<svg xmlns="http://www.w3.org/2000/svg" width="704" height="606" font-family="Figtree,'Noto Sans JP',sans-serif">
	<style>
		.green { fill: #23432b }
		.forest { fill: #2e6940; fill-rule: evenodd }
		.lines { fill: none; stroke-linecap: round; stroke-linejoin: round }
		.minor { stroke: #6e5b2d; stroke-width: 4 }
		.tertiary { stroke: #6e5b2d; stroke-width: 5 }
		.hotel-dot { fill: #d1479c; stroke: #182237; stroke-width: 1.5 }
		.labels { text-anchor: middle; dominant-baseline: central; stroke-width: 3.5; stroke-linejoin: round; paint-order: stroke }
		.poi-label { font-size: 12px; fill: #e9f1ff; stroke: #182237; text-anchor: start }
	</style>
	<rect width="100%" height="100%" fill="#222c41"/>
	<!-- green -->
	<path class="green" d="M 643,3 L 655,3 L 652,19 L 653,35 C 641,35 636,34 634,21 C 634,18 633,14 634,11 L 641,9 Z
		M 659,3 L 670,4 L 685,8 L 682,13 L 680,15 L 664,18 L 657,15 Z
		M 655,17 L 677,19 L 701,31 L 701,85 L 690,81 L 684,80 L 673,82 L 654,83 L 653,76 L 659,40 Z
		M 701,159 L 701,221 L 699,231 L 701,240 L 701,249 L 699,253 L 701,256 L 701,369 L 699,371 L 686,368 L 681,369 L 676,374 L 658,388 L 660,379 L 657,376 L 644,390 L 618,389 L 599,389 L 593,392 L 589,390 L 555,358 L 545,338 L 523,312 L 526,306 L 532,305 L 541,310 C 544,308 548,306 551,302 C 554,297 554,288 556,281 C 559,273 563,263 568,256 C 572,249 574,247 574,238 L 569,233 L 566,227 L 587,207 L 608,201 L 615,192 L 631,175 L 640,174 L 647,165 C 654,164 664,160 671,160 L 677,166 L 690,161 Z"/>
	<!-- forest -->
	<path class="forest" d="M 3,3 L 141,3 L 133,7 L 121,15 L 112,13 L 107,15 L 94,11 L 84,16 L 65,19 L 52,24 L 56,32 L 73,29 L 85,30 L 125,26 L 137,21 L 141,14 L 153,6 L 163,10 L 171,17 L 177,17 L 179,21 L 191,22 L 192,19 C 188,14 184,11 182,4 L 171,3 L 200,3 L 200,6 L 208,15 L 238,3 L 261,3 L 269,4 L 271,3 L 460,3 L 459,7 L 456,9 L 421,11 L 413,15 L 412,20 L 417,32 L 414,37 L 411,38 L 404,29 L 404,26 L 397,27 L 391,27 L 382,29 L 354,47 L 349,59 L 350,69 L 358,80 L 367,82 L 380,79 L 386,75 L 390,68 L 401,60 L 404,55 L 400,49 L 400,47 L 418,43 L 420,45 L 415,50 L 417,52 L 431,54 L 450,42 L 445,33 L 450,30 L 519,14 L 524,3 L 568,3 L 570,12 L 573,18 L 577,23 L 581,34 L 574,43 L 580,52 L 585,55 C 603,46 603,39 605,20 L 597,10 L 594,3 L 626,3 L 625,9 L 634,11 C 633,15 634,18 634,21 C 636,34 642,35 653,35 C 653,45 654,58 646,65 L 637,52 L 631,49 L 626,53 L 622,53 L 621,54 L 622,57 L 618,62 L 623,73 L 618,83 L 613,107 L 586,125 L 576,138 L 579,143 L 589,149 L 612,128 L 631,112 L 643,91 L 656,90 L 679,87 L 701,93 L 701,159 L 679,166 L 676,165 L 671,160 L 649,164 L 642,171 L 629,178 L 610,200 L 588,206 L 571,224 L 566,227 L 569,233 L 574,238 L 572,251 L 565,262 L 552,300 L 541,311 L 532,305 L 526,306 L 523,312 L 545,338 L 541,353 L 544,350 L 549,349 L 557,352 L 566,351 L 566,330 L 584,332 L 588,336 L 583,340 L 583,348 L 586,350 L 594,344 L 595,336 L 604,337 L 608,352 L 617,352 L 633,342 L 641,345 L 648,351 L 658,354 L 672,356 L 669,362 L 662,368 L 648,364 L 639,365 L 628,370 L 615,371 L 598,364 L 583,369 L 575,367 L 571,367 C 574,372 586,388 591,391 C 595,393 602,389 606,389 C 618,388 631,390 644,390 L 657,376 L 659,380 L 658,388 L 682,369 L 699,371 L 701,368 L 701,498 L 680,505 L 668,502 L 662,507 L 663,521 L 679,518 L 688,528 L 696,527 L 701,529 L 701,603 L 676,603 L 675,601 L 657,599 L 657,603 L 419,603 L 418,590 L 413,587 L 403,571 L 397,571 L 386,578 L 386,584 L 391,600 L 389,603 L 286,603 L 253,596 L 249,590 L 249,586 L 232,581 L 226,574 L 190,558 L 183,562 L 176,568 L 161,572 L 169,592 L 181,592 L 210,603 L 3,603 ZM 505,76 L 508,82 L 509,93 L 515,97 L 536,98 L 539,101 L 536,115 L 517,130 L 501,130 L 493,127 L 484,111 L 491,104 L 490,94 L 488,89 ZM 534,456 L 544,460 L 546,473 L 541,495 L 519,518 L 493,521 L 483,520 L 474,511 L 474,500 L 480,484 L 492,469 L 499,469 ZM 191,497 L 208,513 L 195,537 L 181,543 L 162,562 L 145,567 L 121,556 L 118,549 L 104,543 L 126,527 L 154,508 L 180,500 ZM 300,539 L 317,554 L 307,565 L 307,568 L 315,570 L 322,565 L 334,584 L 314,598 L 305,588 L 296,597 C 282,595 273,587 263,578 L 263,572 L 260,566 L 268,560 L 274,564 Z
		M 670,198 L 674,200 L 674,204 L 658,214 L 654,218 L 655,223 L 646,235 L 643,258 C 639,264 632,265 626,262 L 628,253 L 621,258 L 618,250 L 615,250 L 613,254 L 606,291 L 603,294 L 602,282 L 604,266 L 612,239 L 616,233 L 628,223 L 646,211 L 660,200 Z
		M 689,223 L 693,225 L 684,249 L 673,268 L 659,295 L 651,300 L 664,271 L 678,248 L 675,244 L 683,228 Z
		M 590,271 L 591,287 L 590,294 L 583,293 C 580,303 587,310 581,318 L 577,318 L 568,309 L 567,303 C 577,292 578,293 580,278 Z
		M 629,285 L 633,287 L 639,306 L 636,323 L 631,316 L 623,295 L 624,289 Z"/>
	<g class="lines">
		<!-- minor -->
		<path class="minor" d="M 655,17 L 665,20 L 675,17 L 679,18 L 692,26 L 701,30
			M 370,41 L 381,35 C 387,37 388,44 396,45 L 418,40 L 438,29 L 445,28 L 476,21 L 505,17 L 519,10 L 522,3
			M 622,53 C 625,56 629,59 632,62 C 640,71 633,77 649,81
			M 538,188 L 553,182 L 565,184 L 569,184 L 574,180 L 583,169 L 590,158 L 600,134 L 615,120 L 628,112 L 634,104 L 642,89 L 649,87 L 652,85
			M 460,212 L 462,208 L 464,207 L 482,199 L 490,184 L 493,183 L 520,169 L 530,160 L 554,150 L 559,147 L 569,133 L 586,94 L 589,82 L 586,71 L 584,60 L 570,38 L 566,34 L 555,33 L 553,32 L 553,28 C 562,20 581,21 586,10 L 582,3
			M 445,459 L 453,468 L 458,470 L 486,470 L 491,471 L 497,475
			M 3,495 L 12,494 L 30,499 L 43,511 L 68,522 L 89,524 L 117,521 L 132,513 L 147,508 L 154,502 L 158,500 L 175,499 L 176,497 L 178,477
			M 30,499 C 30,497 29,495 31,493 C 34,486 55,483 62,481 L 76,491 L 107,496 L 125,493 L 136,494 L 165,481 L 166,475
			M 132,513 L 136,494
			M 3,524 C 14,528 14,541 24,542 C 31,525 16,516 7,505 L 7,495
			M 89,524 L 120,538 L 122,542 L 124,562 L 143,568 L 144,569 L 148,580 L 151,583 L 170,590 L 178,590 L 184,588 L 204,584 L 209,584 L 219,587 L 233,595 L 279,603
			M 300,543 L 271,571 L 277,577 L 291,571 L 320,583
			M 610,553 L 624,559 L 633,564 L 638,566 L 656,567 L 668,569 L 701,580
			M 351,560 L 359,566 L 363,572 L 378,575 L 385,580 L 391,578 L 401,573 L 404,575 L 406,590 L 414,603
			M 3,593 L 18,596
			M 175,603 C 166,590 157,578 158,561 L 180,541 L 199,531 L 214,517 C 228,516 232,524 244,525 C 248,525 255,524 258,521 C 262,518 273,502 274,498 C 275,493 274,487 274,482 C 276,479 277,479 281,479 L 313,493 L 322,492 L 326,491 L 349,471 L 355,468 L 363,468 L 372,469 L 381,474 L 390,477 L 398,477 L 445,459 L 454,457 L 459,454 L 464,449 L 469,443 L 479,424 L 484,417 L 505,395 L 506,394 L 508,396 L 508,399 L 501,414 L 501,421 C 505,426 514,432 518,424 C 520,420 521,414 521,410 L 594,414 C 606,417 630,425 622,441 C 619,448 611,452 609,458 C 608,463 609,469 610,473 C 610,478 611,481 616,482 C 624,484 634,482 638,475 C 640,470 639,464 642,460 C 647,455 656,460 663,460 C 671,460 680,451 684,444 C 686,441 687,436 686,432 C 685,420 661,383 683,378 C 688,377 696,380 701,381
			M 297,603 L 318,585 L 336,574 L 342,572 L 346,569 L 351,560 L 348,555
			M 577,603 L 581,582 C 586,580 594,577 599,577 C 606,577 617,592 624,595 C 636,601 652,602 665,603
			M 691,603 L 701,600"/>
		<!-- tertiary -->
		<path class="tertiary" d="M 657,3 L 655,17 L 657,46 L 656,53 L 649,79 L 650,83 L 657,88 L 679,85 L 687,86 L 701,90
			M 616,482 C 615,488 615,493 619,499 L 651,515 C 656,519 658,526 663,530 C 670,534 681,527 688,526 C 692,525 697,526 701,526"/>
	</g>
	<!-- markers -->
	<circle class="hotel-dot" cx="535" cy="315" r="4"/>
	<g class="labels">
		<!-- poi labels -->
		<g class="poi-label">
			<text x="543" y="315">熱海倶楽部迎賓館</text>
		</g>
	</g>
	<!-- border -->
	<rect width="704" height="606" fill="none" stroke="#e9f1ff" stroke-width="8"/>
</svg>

⁂

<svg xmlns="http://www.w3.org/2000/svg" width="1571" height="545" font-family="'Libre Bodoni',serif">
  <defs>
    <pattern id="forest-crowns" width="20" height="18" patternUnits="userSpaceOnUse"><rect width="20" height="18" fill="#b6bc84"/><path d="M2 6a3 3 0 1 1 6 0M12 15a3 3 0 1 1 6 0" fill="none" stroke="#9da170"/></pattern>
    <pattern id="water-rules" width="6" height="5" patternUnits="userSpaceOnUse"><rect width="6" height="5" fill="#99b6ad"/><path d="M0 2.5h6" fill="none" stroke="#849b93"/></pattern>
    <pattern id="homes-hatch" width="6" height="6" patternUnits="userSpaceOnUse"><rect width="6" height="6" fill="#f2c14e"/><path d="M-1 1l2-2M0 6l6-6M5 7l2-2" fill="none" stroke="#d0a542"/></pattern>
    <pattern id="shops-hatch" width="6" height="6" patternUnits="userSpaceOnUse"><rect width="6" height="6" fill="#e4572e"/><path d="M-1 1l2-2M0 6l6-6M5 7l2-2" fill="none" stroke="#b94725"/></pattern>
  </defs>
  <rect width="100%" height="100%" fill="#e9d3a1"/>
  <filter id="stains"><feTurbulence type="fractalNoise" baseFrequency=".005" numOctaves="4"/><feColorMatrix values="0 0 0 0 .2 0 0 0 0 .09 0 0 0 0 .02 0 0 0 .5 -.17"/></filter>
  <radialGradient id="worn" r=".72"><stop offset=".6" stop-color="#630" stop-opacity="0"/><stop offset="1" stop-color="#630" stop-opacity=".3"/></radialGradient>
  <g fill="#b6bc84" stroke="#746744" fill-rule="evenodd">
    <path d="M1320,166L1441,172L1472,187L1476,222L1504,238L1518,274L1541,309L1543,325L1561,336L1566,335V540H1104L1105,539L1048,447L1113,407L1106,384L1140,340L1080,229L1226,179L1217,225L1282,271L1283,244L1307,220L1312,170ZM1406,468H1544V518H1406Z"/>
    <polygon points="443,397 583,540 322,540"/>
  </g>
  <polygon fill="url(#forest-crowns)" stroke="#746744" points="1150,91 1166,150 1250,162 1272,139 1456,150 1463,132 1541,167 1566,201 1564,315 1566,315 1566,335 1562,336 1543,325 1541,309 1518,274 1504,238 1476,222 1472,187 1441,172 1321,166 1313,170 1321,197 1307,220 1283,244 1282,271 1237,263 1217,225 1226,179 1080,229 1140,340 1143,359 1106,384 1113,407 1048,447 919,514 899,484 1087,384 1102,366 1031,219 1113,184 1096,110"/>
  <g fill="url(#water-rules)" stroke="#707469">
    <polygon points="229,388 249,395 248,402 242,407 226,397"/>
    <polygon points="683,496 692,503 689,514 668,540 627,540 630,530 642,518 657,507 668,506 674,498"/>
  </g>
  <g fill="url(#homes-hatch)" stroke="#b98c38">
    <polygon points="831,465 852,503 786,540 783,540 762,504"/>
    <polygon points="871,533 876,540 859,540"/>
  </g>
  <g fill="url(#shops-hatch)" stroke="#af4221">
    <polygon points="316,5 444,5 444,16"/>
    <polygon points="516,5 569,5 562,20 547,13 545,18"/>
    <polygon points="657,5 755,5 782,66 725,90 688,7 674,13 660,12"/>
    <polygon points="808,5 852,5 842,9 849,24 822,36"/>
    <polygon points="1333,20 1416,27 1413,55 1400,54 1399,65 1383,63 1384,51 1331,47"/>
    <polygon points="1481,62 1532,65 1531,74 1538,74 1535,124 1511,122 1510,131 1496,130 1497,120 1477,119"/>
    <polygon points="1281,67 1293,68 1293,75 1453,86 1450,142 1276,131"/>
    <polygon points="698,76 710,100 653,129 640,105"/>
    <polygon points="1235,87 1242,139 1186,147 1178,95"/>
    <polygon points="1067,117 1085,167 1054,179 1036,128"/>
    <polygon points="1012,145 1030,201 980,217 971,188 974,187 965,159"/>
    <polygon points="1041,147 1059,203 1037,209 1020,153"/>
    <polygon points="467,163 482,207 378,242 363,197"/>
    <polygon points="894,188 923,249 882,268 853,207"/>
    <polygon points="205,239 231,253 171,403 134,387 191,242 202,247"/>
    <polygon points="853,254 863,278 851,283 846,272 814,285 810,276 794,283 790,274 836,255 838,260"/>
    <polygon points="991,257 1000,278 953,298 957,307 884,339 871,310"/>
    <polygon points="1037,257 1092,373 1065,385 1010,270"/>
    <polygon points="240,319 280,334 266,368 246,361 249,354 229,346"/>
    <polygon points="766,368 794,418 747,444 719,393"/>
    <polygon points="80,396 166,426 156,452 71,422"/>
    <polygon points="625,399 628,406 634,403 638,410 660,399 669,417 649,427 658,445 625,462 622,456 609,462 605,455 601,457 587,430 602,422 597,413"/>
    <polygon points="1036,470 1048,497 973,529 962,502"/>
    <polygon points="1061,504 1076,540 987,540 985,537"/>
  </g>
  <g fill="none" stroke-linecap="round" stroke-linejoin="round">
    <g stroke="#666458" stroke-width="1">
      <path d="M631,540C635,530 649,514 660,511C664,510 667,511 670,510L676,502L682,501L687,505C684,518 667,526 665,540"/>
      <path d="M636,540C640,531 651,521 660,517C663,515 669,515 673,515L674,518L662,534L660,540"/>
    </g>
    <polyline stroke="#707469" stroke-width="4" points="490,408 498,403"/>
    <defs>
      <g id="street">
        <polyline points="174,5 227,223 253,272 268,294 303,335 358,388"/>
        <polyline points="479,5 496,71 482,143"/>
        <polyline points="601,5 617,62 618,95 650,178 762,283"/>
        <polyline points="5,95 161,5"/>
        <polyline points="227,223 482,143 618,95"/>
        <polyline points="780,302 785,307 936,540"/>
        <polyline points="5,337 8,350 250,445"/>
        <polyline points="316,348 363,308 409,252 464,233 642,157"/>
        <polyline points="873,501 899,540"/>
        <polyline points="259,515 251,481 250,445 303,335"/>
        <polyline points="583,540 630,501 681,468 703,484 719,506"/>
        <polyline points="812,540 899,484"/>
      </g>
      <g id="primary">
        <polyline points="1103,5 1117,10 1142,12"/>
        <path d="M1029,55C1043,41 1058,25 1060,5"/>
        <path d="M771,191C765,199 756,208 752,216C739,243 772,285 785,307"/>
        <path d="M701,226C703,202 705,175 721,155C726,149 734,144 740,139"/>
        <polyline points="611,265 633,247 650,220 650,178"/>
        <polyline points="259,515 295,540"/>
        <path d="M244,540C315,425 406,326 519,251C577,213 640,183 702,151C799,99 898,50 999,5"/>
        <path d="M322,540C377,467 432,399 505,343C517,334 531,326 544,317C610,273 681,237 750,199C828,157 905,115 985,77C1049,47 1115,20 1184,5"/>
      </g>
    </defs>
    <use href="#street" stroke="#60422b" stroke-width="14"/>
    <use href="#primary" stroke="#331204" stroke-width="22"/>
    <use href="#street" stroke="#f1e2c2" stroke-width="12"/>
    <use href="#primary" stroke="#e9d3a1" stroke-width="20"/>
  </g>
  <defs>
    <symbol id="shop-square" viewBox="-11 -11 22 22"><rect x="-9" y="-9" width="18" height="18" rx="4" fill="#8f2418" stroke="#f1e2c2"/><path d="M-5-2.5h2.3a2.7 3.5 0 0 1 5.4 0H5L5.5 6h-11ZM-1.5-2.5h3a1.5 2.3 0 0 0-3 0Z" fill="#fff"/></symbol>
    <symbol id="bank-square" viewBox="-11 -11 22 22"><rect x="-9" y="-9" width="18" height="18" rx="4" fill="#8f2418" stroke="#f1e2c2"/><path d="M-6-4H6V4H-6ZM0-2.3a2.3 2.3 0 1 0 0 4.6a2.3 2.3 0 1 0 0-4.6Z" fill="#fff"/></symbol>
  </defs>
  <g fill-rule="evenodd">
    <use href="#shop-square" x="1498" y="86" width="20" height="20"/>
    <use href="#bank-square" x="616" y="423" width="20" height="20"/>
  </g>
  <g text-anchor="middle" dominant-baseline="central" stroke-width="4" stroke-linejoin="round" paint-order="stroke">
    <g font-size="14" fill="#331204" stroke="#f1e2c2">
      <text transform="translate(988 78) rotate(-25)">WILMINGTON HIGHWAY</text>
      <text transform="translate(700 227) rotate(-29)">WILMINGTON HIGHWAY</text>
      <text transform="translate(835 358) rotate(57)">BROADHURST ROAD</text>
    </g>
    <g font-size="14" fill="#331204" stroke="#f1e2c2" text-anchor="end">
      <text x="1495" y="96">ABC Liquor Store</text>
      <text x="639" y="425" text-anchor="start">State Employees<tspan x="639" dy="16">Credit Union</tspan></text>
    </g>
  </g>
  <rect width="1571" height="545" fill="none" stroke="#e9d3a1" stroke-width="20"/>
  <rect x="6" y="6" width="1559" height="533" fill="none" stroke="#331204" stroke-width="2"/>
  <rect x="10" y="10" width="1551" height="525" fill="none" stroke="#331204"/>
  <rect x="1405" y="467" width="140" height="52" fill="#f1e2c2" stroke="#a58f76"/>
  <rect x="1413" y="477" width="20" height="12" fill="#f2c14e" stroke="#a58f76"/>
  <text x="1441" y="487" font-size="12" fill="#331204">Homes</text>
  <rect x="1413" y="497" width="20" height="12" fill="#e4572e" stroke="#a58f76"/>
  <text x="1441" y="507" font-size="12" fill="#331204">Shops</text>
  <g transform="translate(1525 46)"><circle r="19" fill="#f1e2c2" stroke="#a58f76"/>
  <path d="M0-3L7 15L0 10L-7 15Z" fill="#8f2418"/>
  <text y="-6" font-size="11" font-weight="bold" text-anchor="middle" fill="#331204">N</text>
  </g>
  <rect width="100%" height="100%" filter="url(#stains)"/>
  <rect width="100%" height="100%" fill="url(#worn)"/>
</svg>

⁂

* [INSTRUCTIONS FOR THE TASK]
Throughout the listing above, how many lines hold the word "linecap"? Answer with only the number.

* [RESPONSE TO THIS TASK]
2